# Форум на русском языке  > Основы информационной безопасности  > Mac OS  >  Цены на новые Маки в России

## SDA

Спустя две недели, после появления новых MacBook, iMac, Mac mini и Magic Mouse, в России были объявлены цены на новую технику. Россиян, уже привыкших к заоблачным ценам на компьютеры с заветным надкушенным яблоком, было сложно удивить, но все же это удалось. И причиной тому стали более низкие цены на технику.

Не буду томить, перейдем к самому интересному:

iMac

•Новая модель на 21,5” (процессор Intel Core2Duo 3,06 ГГц, 4ГБ оперативной памяти, жесткий диск на 500 ГБ, nVidia 9400M) теперь стоит 49 990 р.;
•21,5-дюймовая модель чуть помощнее (3,06 ГГц/4 ГБ/1 ТБ/ATi Radeon HD 4670 на 256 МБ) будет стоить 64 990 р.;
•младший 27” iMac (3,06 ГГц/4 ГБ/1 ТБ/ATI Radeon HD 4670 на 256 МБ) стоит 69 990 р.;
•наконец, самый мощный из базовых моделей, 27” iMac (с процессором Intel Core i5 2,66 ГГц/4 ГБ/1 ТБ/ATI Radeon HD 4850 на 512 МБ) обойдется покупателю в 84 990 р.
Mac mini

•Новенький Mac mini с процессором Intel Core2Duo 2,26 ГГц, 2 ГБ оперативной памяти, жестким диском на 160 ГБ и видеоадаптером nVidia 9400M теперь стоит 24 990 р.;
•а модель помощнее (2,53 ГГц/4 ГБ/320 ГБ/nVidia 9400M) облегчит карман на 34 990 р.
Таким образом, топовый iMac подешевел на 20 тыс. рублей (а это где-то 670$ по нынешнему курсу), по сравнению с прошлой ценой примерно в 107 тысяч. Самая младшая модель сбросила 5 тыс. рублей (ранее стоила 55 тыс.). Обе модели Mac mini «похудели» на 6 и 7 тыс. соответственно. Предыдущая цена малюток составляла 32 тыс. за младшую модель и 41 тыс. за старшую.

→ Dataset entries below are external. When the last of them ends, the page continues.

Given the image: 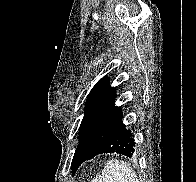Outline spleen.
Returning <instances> with one entry per match:
<instances>
[{
  "label": "spleen",
  "mask_w": 196,
  "mask_h": 182,
  "mask_svg": "<svg viewBox=\"0 0 196 182\" xmlns=\"http://www.w3.org/2000/svg\"><path fill=\"white\" fill-rule=\"evenodd\" d=\"M91 182H139L132 167L122 160L108 161L102 174Z\"/></svg>",
  "instance_id": "3e777b00"
}]
</instances>
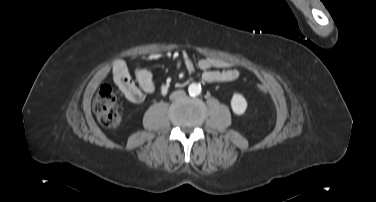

К сожалению, снижение цен обошло стороной новый унибоди MacBook. Его цена осталась прежней — 44 990 р. А новая Magic Mouse будет предположительно стоить  3200 р.

В прайсах появились цены на новые Time Capsule: модель на 1TБ будет стоить 12 700 р., а  2TБ модель можно будет приобрести за 21 300 р. Также, впервые в России станет доступна опция AppleCare.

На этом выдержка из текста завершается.